Happy Birthday Neyman: What was Neyman opposing when he opposed the ‘Inferential’ Probabilists?


Today is Jerzy Neyman’s birthday (April 16, 1894 – August 5, 1981). I’m posting a link to a quirky paper of his that explains one of the most misunderstood of his positions–what he was opposed to in opposing the “inferential theory”. The paper is Neyman, J. (1962), ‘Two Breakthroughs in the Theory of Statistical Decision Making‘ [i] It’s chock full of ideas and arguments. “In the present paper” he tells us, “the term ‘inferential theory’…will be used to describe the attempts to solve the Bayes’ problem with a reference to confidence, beliefs, etc., through some supplementation …either a substitute a priori distribution [exemplified by the so called principle of insufficient reason] or a new measure of uncertainty” such as Fisher’s fiducial probability.
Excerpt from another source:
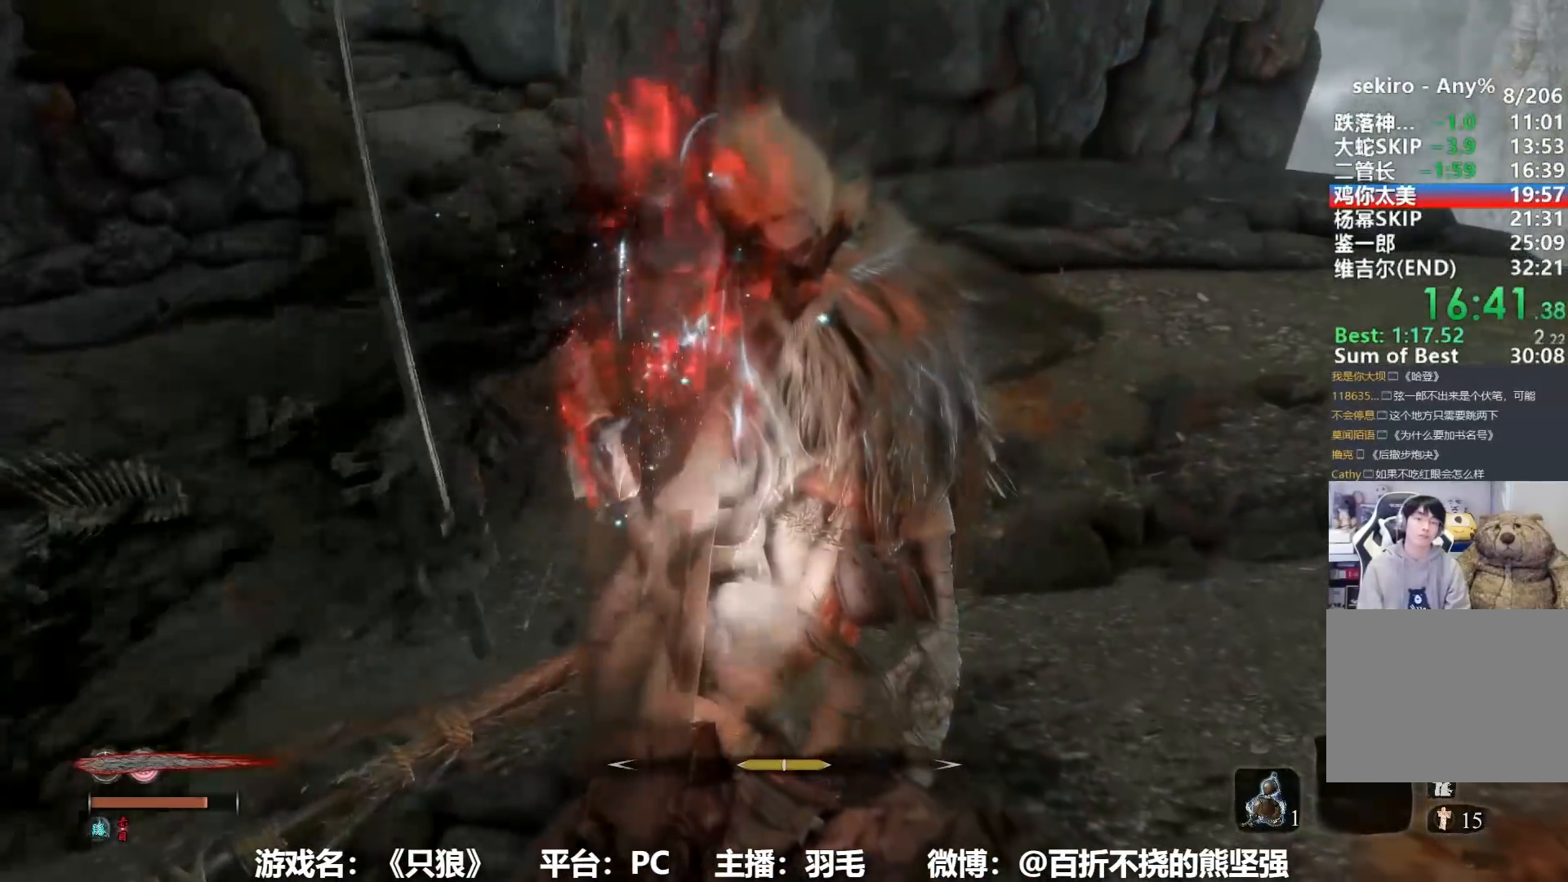
{"buttons": ["B"], "left_stick": "up-right", "right_stick": "center", "events": []}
It arises on p. 391 of Excursion 5 Tour III of Statistical Inference as Severe Testing: How to Get Beyond the Statistics Wars (2018, CUP). Here’s a link to the proofs of that entire tour. If you hear Neyman rejecting “inferential accounts” you have to understand it in this very specific way: he’s rejecting “new measures of confidence or diffidence”. Here he alludes to them as “easy ways out”. He is not rejecting statistical inference in favor of behavioral performance as typically thought. Neyman always distinguished his error statistical performance conception from Bayesian and Fiducial probabilisms [ii]. The surprising twist here is semantical and the culprit is none other than…Allan Birnbaum. Yet Birnbaum gets short shrift, and no mention is made of our favorite “breakthrough” (or did I miss it?). You can find quite a lot on this blog searching Birnbaum.

Note: In this article,”attacks” on various statistical “fronts” refers to ways of attacking problems in one or another statistical research program.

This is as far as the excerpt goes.